A recent study looks at the degree to which pre-merger trading activity has changed since the arrest of Raj Rajaratnam, founder of the Galleon Group.
A Reminder
In October 2009, FBI agents arrested Rajaratnam on charges of insider trading. Others with Galleon, or with close connections thereto, were also arrested at the time or have been arrested since as the government’s investigation of the legacy of Galleon has widened. The cooperating witnesses/defendants at each stage produce a widening of the charges and targets in the next phase.
A total of 14 others had been charged in matters relating to Rajaratnam’s own arrest by November 5.
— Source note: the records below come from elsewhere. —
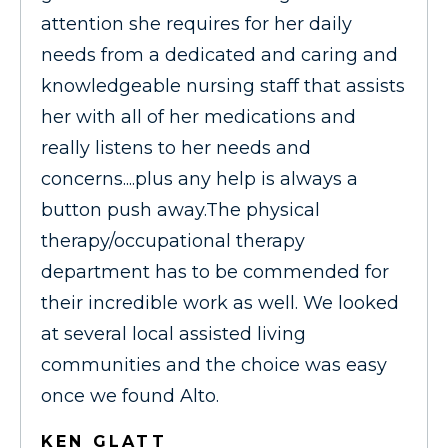
attention she requires for her daily
needs from a dedicated and caring and
knowledgeable nursing staff that assists
her with all of her medications and
really listens to her needs and
concerns....plus any help is always a
button push away.The physical
therapy/occupational therapy
department has to be commended for
their incredible work as well. We looked
at several local assisted living
communities and the choice was easy
once we found Alto.
KEN GLATT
On November 24, a federal judge decided that government investigators could use wiretap recordings as evidence in the Galleon matter. That ruling kick-started the widening of this investigation. Indeed, as the authors of the new study about pre-merger trading themselves observe, until the Galleon case, ”wiretap evidence was almost exclusively used in narcotics cases.”
None of that is news to our well-informed readers of course. It does raise a fascinating question about consequences, though. Let us take it as a given that prior to that October the number of insider-trading prosecutions in the U.S. was quite limited, and that the developments since then have made it much more risky than it once was to trade in particular on the basis of a forthcoming merger announcement.
Have traders responded to that change in the manner one would expect of rational exemplars of homo economicus, rational self-interested balancers of incentives and risks?
Stock Price Runups
Two scholars at Florida Atlantic University have studied this point and replied in the affirmative. The scholars – Inga Chira and Jeff Madura – found that “the market-adjusted abnormal stock price runup of the target over days -42 to -1 relative to the merger announcement over the 84 months before the Galleon case was 5.12%” and they take this as a degree of insider or “informed” trading against an anticipated merger announcement. [Emphasis added.]
The degree of informed trading may be overstated by such a measure, because some of the eagerness to buy a target, or short an acquirer, will come not from those who actually know that an offer is in the offing but who see or surmise that the “smart money” is betting that way.
At any rate, as you can see from the above table, Chira and Madura, working from Thompson’s SDC Mergers and Acquisitions database, included in their consideration 1,730 merger announcements made before the Galleon arrests began, and 417 merger announcements thereafter. These were targets that were traded on one of three public exchanges, Nasdaq, the NYSE, or the American Stock Exchange, between July 1, 2002 and December 31, 2011.
Smaller Runups
The Wall Street Reform and Consumer Protection Act (also known as Dodd-Frank) passed the two houses of Congress and received President Obama’s signature during the period of the expanding Galleon investigation. In the view of Chira and Madura this strengthened the message that the prosecutorial activity was sending.
At any rate, their numbers indicate that the market-adjusted abnormal stock price runup of the target over days -42 to -1 in the period since the initiation of the Galleon cases has fallen to just 2.84%.
Put otherwise, pre-Galleon runups amounted to 14.8% of the takeover premium. The more modest post-Galleon run-ups amount to just 7.9% of that premium.
The conclusion then is that the arrests and prosecutions, along with the changed statutory framework, have “sent a clear signal to the traders, and that the traders are listening.”